In the United States, public health surveillance systems typically report county and state level vaccination coverage, obscuring small-scale clustering and susceptibility to potential outbreaks.
For example, in Michigan, only 4.5 percent of daycare centers across the state had vaccination waivers for the 2018-19 school year, above the herd immunity threshold of 95 percent. However, that same year, a major measles outbreak occurred in Oakland County, where the dropout rate was about 7 percent. In that county, school district exemption rates ranged from about 0 to 23 percent, and two schools reported more than half of vaccine-exempt daycare centers.
“Vaccination data is collected at the school level, and in an ideal world it would be great to have that data available at the school level so that local and state health departments can be aware of regions that are highly susceptible to an epidemic and respond as a result, “Masters said, adding that this is especially important now, as the number of children receiving vaccinations has decreased due to the pandemic.
“I think it’s safe to say that existing non-vaccination groups have gotten worse, because more people who would normally get their vaccines are not getting vaccines right now for their children.”

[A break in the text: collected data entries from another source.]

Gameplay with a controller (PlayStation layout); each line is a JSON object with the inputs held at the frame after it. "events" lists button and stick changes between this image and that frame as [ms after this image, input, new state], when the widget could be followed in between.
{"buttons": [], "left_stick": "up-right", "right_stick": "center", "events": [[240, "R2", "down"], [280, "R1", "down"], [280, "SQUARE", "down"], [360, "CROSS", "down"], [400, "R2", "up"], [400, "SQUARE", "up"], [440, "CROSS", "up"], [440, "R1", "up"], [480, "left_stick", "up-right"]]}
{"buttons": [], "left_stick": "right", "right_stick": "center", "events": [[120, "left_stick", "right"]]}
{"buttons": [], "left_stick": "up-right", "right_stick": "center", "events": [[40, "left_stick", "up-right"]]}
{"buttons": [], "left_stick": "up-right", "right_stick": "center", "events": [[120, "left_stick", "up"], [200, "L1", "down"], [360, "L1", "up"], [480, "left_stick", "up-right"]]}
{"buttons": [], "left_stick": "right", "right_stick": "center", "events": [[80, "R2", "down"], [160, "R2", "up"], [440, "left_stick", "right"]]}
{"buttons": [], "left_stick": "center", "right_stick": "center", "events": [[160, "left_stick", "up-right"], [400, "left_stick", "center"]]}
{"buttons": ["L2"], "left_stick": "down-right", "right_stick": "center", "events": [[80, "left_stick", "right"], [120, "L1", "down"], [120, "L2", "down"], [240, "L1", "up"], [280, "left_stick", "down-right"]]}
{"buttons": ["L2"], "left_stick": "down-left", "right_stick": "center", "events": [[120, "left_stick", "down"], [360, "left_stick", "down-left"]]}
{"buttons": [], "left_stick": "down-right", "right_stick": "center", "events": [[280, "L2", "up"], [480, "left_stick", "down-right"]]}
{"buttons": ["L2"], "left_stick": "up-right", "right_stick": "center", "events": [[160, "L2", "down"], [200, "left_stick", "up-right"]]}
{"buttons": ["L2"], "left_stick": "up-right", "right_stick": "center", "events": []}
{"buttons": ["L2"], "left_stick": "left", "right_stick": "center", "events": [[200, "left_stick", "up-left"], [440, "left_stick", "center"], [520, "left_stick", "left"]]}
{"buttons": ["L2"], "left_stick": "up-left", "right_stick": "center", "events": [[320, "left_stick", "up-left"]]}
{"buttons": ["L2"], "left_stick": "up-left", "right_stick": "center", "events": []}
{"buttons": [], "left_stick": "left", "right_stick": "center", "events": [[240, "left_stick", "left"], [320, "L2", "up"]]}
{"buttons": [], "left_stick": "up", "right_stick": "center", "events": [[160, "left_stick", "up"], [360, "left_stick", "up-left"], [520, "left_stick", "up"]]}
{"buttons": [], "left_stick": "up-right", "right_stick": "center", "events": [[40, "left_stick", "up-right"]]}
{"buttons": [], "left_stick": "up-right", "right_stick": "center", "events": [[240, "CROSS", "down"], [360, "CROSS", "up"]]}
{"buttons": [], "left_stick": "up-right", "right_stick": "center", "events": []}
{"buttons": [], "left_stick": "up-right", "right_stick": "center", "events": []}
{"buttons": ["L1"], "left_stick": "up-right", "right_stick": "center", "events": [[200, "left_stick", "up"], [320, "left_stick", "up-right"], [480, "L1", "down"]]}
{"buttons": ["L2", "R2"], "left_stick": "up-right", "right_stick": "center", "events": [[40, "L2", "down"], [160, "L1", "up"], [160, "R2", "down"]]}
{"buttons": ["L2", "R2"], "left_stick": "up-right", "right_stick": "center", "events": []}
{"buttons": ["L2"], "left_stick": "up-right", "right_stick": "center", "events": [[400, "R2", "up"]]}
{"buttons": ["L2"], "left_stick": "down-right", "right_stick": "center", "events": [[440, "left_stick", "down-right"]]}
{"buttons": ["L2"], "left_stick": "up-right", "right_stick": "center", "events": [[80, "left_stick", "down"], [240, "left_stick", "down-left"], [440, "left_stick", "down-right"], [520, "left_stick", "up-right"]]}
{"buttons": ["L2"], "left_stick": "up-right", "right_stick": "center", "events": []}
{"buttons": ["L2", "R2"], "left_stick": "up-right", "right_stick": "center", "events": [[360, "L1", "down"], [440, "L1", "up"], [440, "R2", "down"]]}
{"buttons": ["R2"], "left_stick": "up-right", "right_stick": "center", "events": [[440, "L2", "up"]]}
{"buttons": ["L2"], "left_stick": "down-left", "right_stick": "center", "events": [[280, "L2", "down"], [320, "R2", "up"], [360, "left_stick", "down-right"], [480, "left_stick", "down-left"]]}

Masters said it’s important for policymakers to think critically about how scientific assumptions are formulated and how they should be applied at the population level. For example, while the critical vaccination fraction to achieve herd immunity is often used as a tool for setting disease elimination goals – the World Health Organization uses a 95% measles vaccination target nationwide – this calculation assumes that the populations are homogeneous: both in terms of vaccine distribution and human contact.
However, societies are actually very heterogeneous, and humans are very clustered in terms of vaccine behavior, which questions how useful thresholds like these really are, Masters said.
“The broadcast happens in city blocks, not in towns,” he said. “We need to think more about how these definitions make sense in terms of matching the scale (of policies) to the scale of actual transmission.”
The researchers said there were 791,143 suspected cases globally in 2019, up from 484,077 in 2018, a 63% increase. In all, 187 out of 194 WHO Member States reported measles cases in 2019. To achieve global measles elimination targets and prevent a global resurgence, finer-scale data should be used to better predict and prevent measles outbreaks.
The PNAS the paper is titled “The fine-scale spatial clustering of measles non-vaccination that increases epidemic potential is overshadowed by pooled reporting data.”